Fitzgerald was scheduled to appear in federal court today to argue that much of the evidence gathered in his investigation -- material to be used in his prosecution of Libby -- should be withheld from the public or news media before trial.

This case is not over yet--not for a long while. Ever since Woodward revealed that he knew of Valerie Plame's identity, from a Bush administration source, a month before it was published, there has been a lot of speculation as to what this means for the case. Scooter Libby's lawyers have jumped on the Woodward issue, claiming that Woodward knew Plame's name before Libby talked to Time's Matt Cooper or New York Time's Judith Miller.

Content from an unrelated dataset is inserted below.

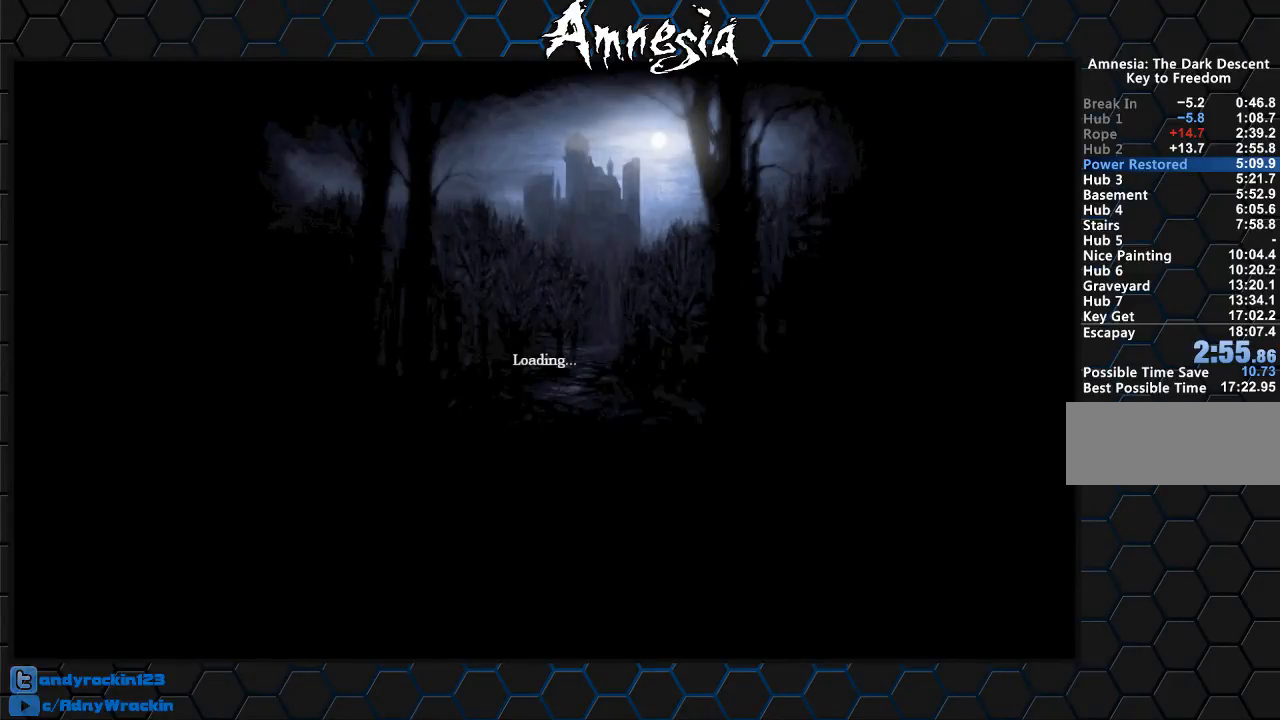
{"keys": ["a", "w"], "mouse": ["right"], "events": [[200, "a", "up"], [233, "mouse_right", "up"], [233, "w", "up"], [333, "a", "down"], [333, "mouse_right", "down"], [384, "w", "down"]]}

The problem with this defense is that Fitzgerald is not indicting Libby for leaking Plame's name out to the press, but rather for lying to the grand jury and obstruction of justice. Woodward's revelation means that Fitzgerald hasn't finished his investigation--hence, the new grand jury.

The bad news for the Republicans, and the Bush administration, is that this investigation is not going away anytime soon. In 2006, we've got a convergence of three major issues. First, we'll have Scooter Libby's trial in which you'll probably see senior White House officials Karl Rove, and Vice President Dick Cheney having to take the witness stand. Second, the Plame investigation will continue on to determine the actual source of the leak--who knows what indictments will be handed down next year. And finally, there's the midterm elections. All of this can provide major fuel for both the growing scandal of the Bush White House manipulating intelligence as a marketing tool to sell the Iraq war to the American public, and the continued pressuring against both Congress and the White House to start pulling U.S. forces out of Iraq.

This spells bad news for the White House.